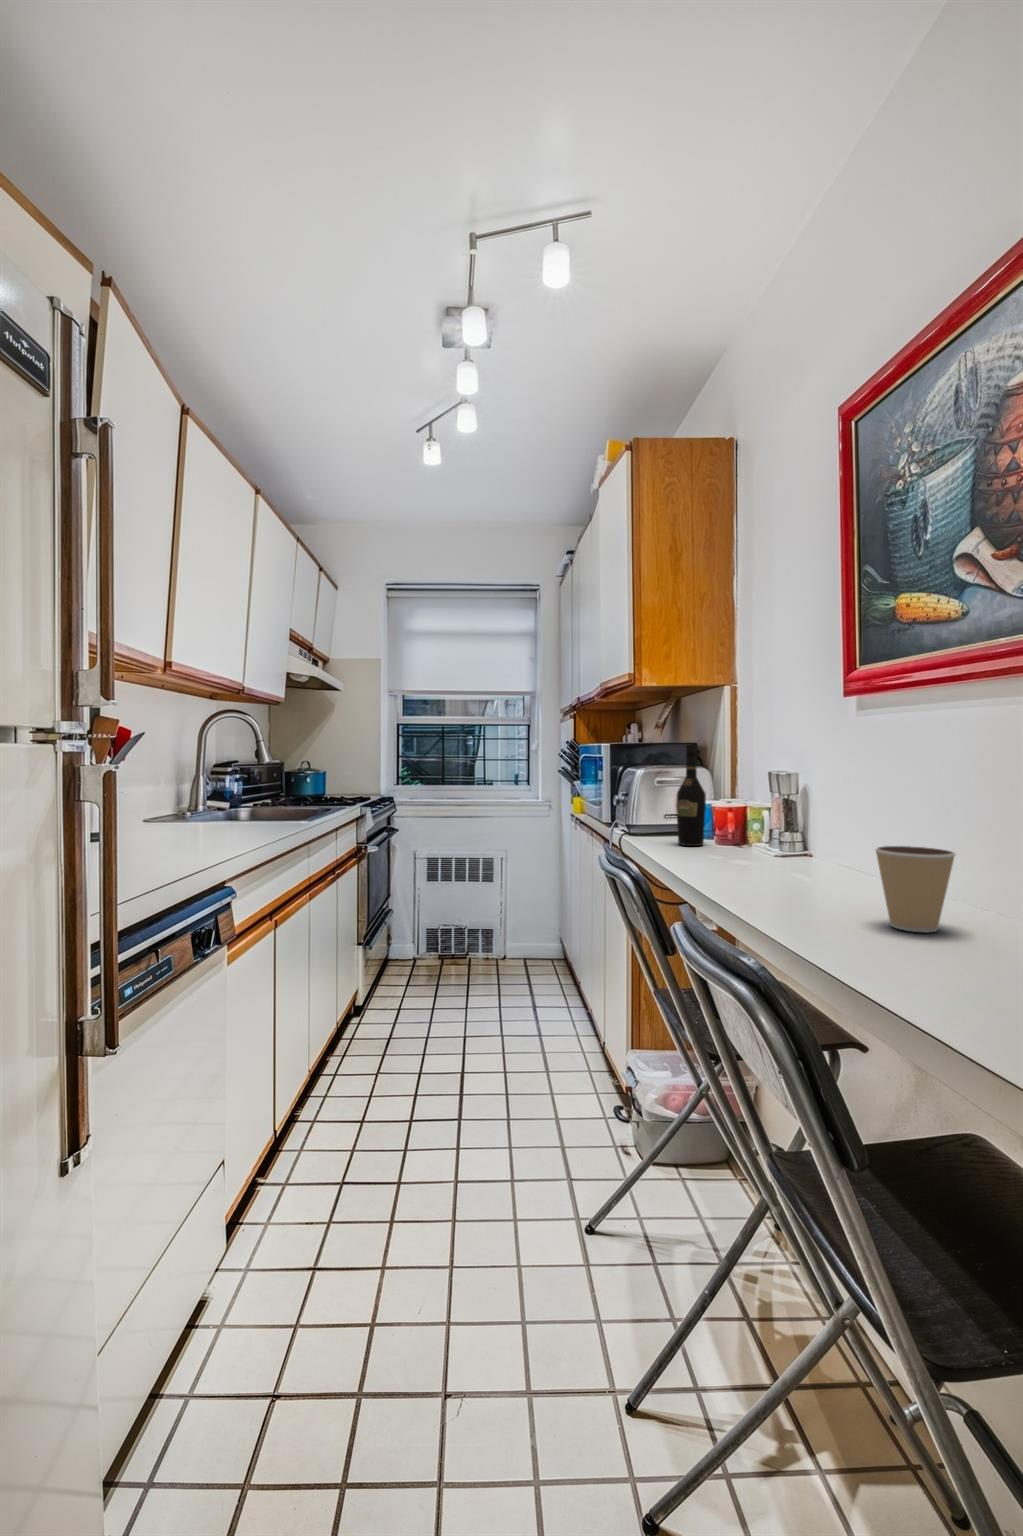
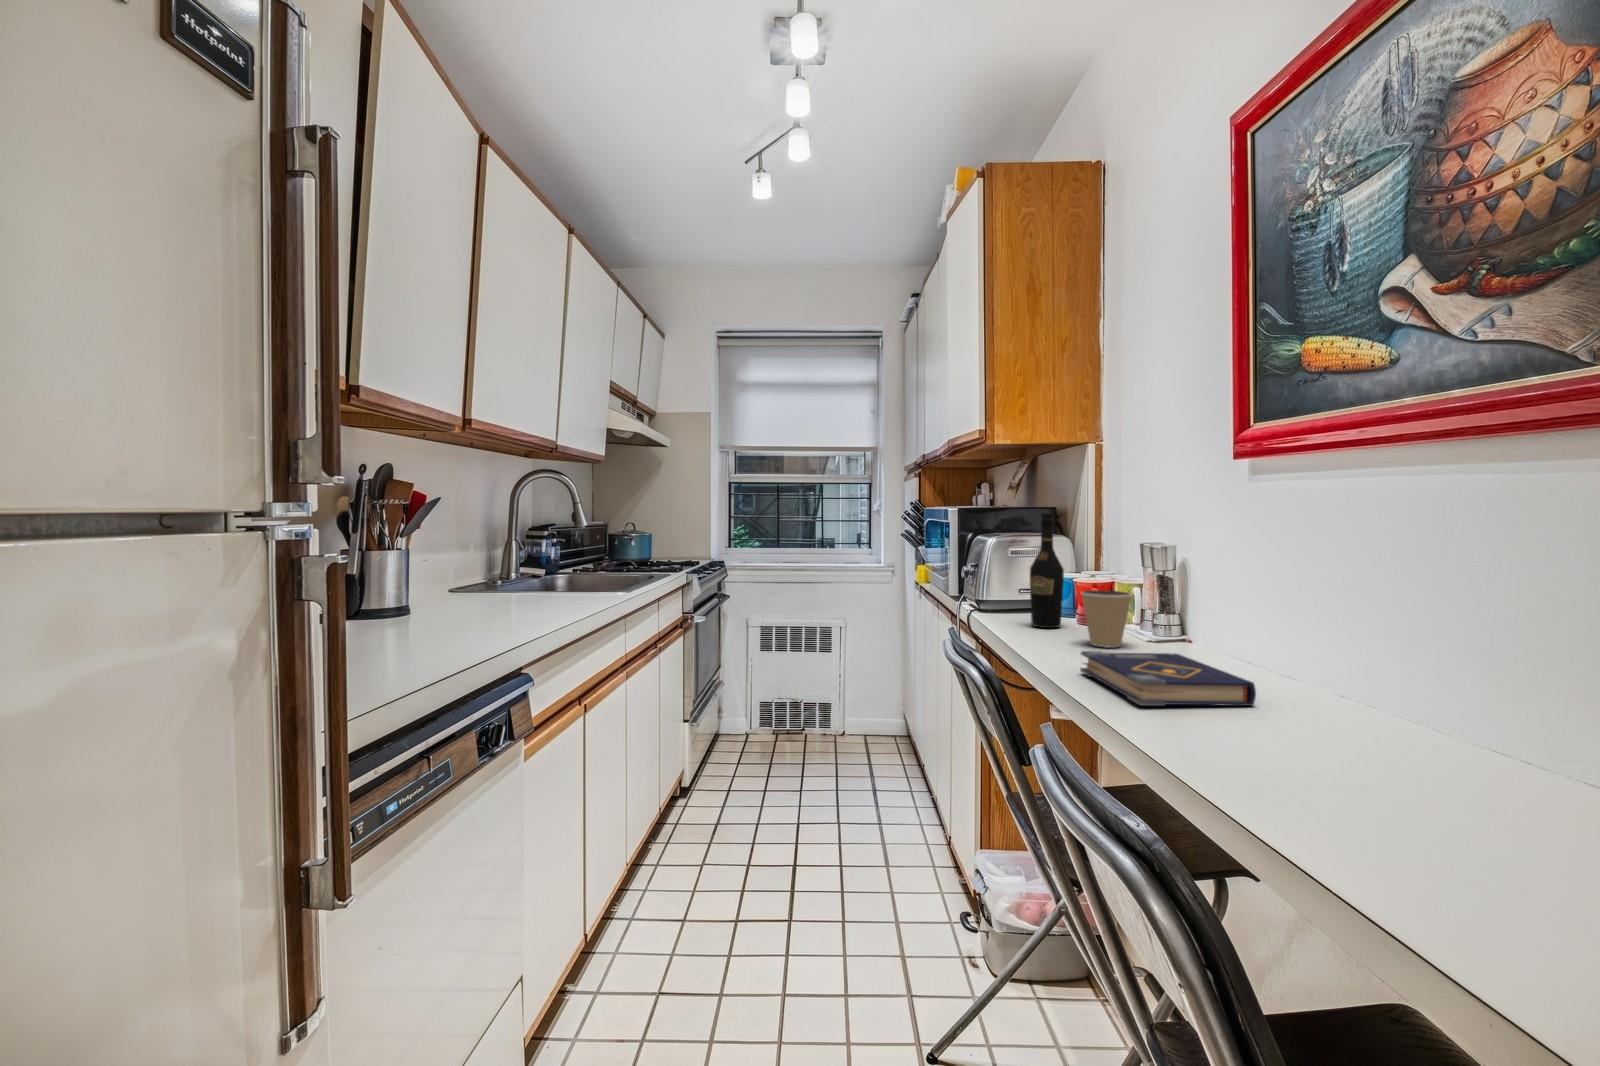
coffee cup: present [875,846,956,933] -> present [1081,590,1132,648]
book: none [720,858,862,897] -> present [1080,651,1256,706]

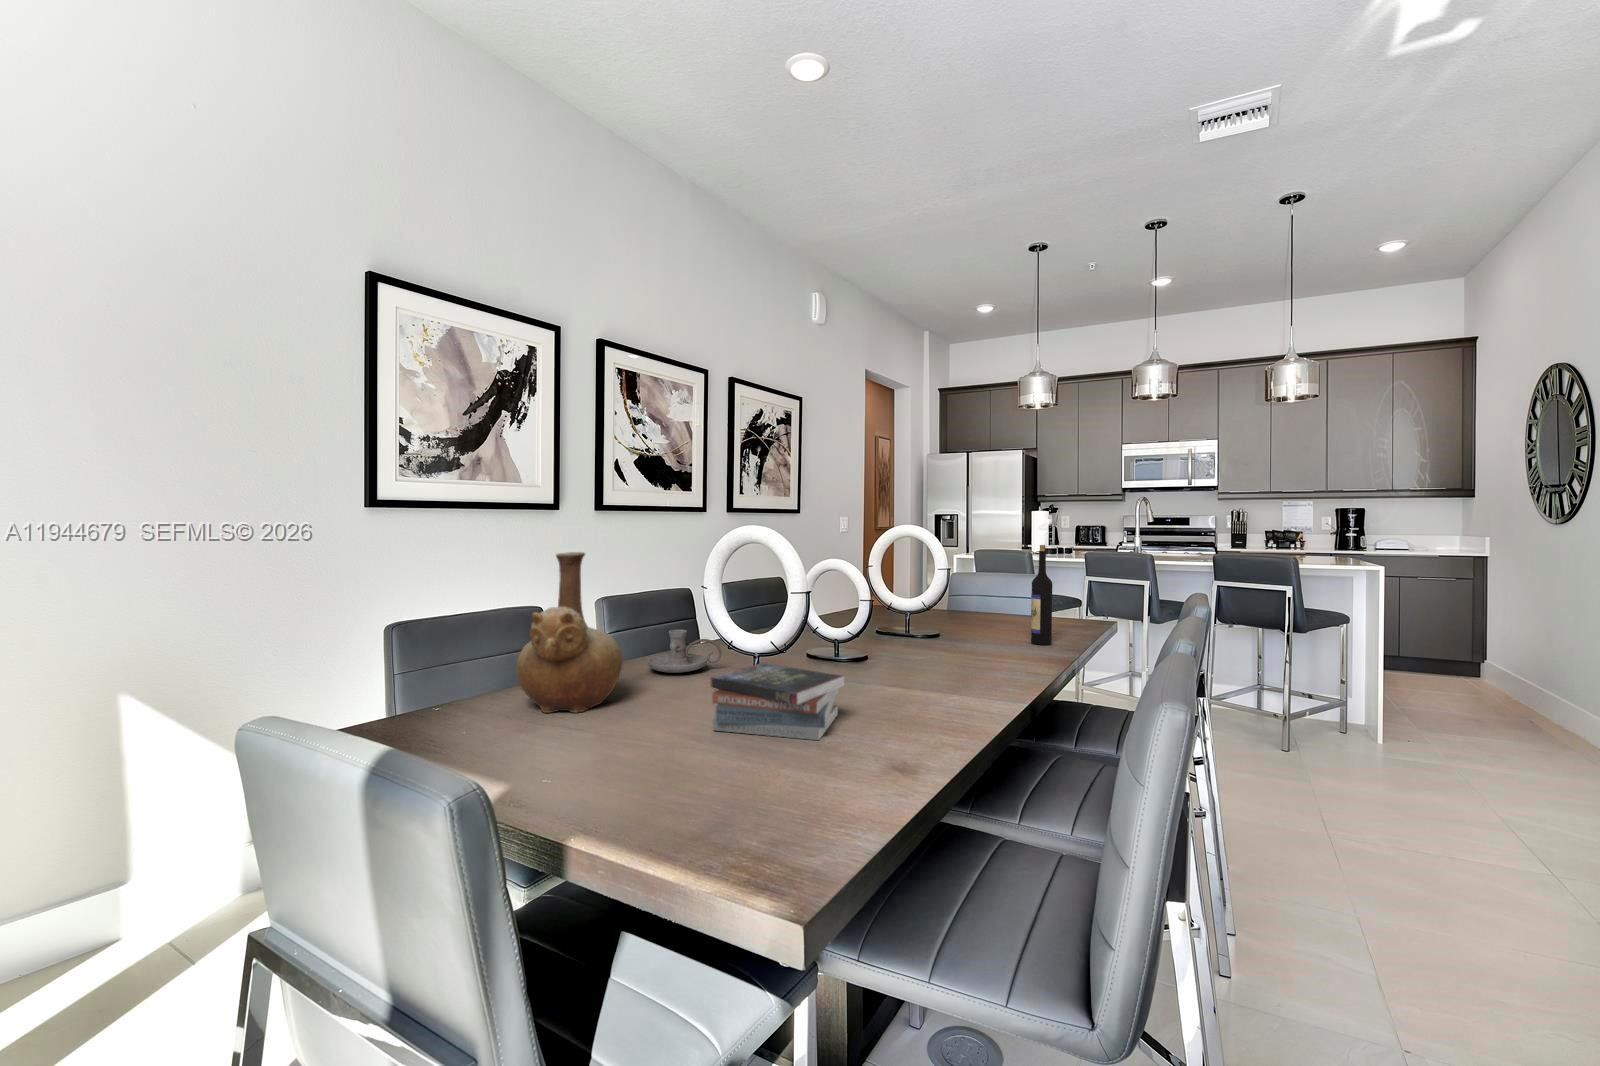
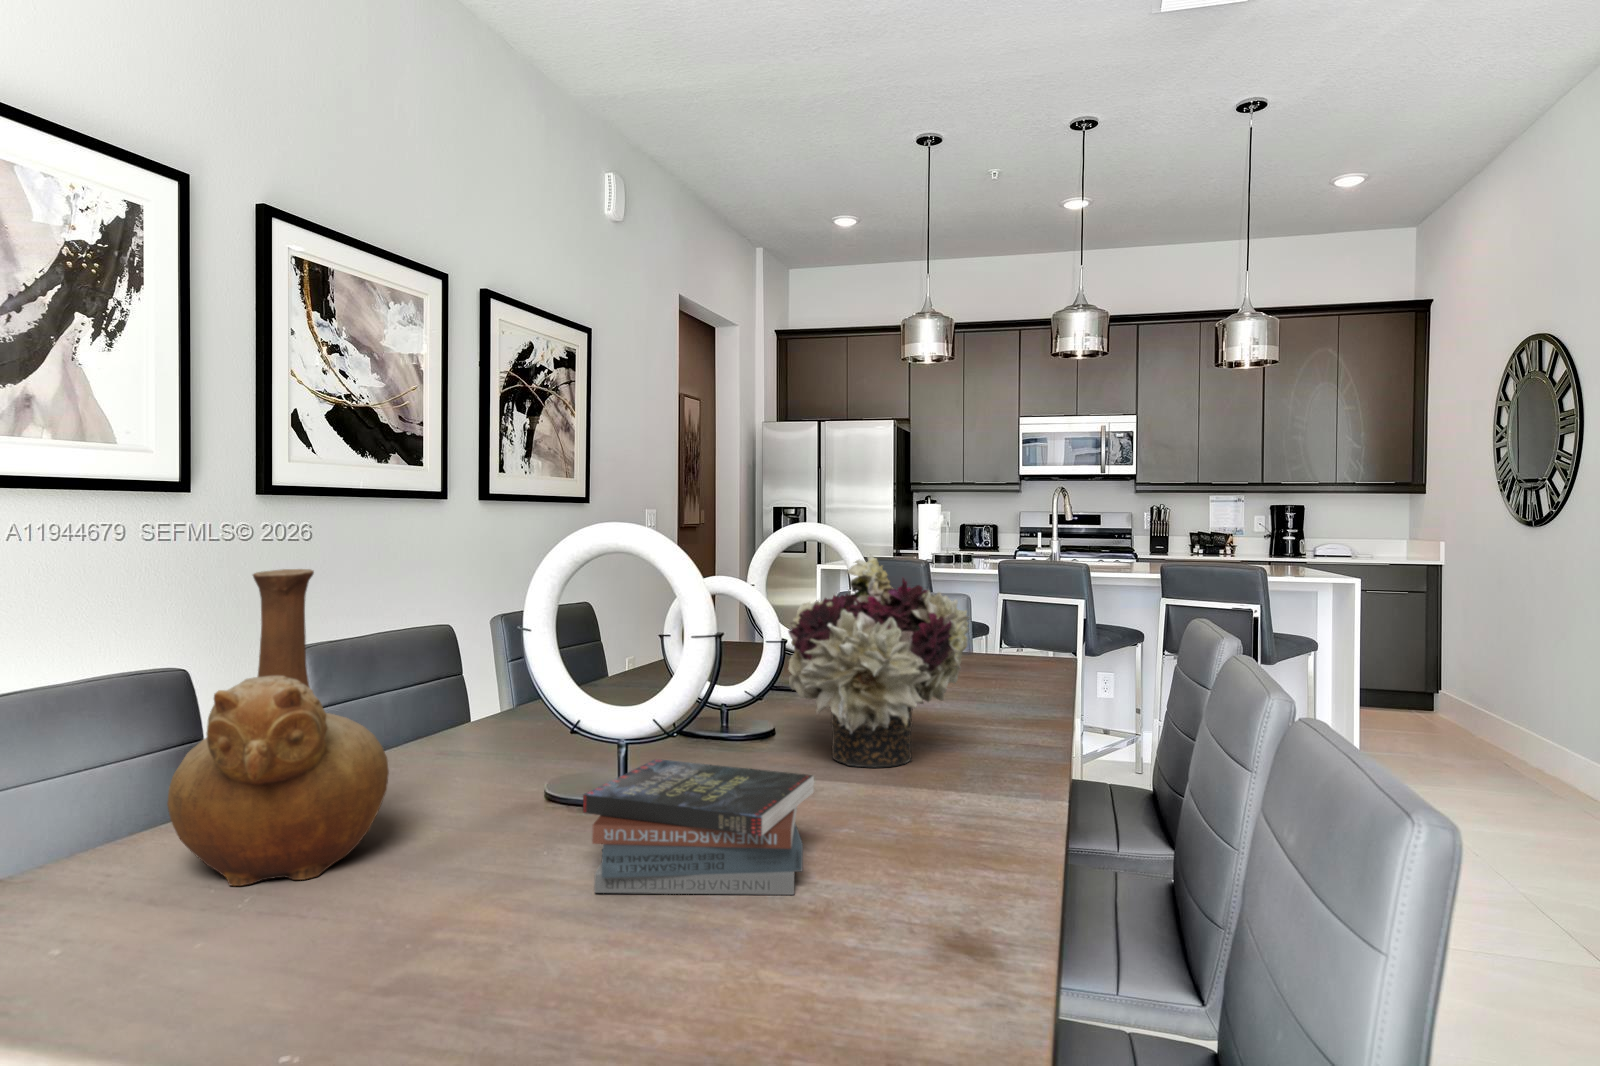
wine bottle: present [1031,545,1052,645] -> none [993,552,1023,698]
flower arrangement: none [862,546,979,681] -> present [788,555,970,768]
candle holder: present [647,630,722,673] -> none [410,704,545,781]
--
▸ Job item:
All lines above that contain the word "none" are to be copied.

▸ Exercise solution:
book: none [720,858,862,897] -> present [1080,651,1256,706]
wine bottle: present [1031,545,1052,645] -> none [993,552,1023,698]
flower arrangement: none [862,546,979,681] -> present [788,555,970,768]
candle holder: present [647,630,722,673] -> none [410,704,545,781]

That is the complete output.